Top of Information provided
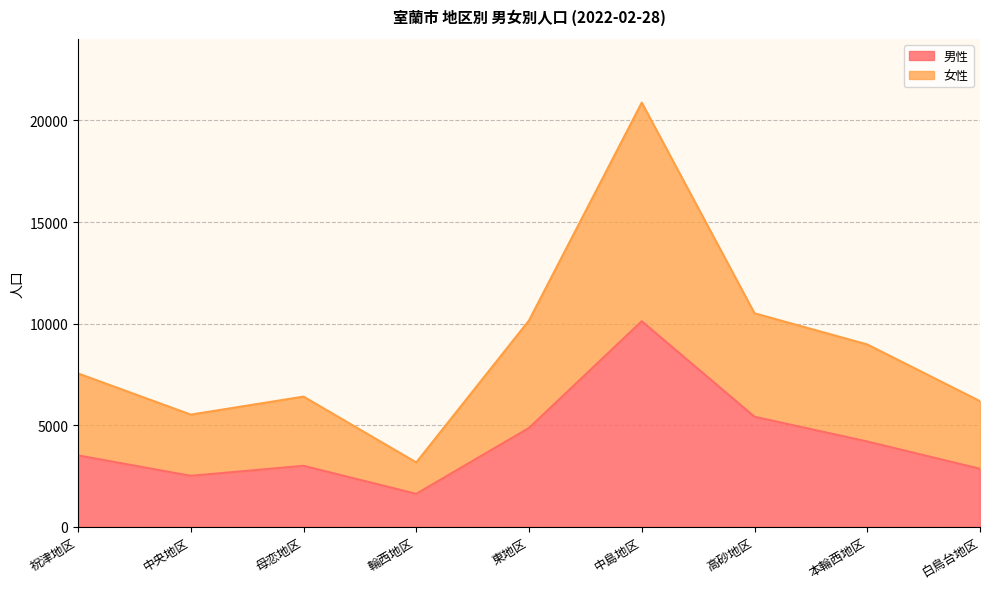

Rank the series by their maximum value, from lowest to highest.

男性, 女性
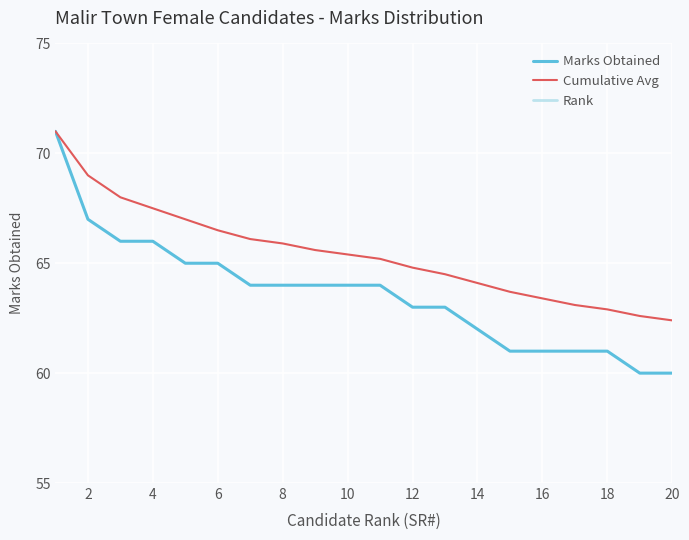

How many lines are shown in the chart?

3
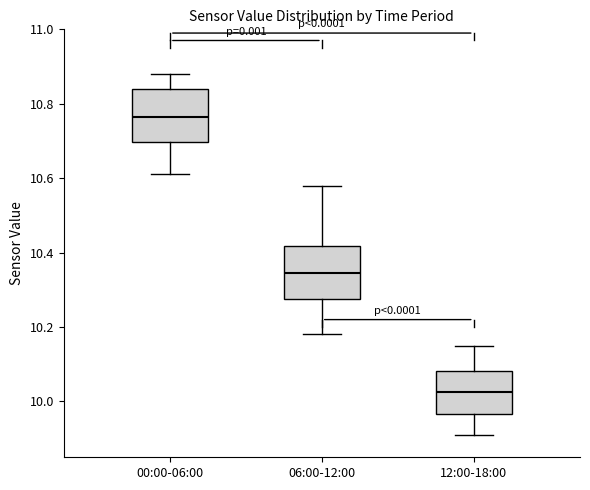

Reading left to right, transcribe this box plot: for each box, give where its median line is, the range the box spans, and where its two whiskers end, as read against the y-axis. The values are not printed on the chart, so give them approximately, as read against the axis.

00:00-06:00: median 10.76, box 10.70 to 10.84, whiskers 10.62 to 10.88
06:00-12:00: median 10.34, box 10.28 to 10.42, whiskers 10.18 to 10.58
12:00-18:00: median 10.02, box 9.96 to 10.08, whiskers 9.92 to 10.16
Bottom of Information provided
Render the listing above as a Markdown table with the columns "No." and "Text", putting one non-blank line in each row and leaving out the pictures.

| No. | Text |
|---|---|
| 1 | Rank the series by their maximum value, from lowest to highest. |
| 2 | 男性, 女性 |
| 3 | How many lines are shown in the chart? |
| 4 | 3 |
| 5 | Reading left to right, transcribe this box plot: for each box, give where its median line is, the range the box spans, and where its two whiskers end, as read against the y-axis. The values are not printed on the chart, so give them approximately, as read against the axis. |
| 6 | 00:00-06:00: median 10.76, box 10.70 to 10.84, whiskers 10.62 to 10.88 |
| 7 | 06:00-12:00: median 10.34, box 10.28 to 10.42, whiskers 10.18 to 10.58 |
| 8 | 12:00-18:00: median 10.02, box 9.96 to 10.08, whiskers 9.92 to 10.16 |